— Request —
Return, from the data below, each line that contains the word "Secretary".

— Data supplied —
»»

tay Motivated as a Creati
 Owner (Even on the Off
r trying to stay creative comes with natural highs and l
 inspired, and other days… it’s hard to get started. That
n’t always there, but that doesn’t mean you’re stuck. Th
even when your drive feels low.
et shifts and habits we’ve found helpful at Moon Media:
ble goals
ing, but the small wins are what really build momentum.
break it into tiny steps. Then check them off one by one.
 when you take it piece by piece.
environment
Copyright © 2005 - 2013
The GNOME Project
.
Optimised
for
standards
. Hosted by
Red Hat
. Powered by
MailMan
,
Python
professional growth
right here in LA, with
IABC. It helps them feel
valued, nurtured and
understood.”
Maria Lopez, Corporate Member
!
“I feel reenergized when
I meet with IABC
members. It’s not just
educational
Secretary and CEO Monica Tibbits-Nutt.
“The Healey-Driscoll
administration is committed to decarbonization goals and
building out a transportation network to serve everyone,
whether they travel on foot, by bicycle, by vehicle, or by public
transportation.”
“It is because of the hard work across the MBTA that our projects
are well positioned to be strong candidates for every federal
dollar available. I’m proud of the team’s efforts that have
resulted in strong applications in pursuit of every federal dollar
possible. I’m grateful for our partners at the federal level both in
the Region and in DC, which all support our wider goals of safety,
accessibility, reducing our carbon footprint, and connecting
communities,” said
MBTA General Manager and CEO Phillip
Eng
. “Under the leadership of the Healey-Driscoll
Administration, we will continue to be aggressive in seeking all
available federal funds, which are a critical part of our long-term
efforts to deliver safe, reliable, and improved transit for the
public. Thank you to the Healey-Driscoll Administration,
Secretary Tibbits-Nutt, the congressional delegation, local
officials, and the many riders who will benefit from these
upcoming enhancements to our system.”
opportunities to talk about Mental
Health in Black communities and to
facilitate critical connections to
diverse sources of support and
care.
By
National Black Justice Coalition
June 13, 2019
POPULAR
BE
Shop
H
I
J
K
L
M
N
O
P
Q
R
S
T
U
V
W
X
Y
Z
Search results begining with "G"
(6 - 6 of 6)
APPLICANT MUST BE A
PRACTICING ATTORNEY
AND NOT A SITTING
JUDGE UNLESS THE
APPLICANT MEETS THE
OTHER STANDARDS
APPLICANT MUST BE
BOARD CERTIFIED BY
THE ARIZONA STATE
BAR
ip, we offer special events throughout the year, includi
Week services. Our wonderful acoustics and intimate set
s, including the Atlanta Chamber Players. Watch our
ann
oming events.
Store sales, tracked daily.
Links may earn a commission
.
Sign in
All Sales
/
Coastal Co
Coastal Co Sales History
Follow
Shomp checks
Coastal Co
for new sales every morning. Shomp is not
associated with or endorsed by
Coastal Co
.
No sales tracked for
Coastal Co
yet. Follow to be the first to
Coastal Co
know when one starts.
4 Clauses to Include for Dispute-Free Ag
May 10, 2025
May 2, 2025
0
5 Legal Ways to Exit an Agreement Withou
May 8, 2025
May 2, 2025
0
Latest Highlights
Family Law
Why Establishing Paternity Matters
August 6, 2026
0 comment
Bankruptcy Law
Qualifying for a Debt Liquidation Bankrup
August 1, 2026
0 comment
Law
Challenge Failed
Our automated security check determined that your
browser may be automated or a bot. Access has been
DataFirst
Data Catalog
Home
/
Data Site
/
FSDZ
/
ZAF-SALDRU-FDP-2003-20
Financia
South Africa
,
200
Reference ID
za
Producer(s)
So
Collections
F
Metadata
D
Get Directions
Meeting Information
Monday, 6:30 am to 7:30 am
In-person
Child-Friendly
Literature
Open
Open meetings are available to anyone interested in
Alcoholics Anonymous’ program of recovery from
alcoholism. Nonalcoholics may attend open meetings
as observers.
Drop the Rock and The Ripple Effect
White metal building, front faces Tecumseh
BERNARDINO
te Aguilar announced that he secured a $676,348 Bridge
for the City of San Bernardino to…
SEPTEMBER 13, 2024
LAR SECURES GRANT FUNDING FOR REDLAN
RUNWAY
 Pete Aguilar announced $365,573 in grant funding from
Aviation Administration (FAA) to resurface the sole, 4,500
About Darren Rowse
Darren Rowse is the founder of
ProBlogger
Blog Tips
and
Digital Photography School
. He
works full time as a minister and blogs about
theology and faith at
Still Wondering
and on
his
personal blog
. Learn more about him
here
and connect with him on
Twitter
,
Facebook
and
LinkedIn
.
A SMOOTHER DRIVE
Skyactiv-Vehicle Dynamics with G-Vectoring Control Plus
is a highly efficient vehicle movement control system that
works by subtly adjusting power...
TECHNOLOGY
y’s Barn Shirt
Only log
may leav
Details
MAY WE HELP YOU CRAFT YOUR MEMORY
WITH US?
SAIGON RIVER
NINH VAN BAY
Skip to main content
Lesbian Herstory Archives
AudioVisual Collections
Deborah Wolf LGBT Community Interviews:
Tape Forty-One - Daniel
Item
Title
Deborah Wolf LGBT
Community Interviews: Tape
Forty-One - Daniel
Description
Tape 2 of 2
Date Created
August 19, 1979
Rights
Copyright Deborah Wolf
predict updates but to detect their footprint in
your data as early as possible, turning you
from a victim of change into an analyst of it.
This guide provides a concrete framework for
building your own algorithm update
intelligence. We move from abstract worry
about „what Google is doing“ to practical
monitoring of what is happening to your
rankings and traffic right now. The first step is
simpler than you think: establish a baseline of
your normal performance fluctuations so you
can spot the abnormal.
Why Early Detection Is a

««

— Output of the task —
Secretary and CEO Monica Tibbits-Nutt.
Secretary Tibbits-Nutt, the congressional delegation, local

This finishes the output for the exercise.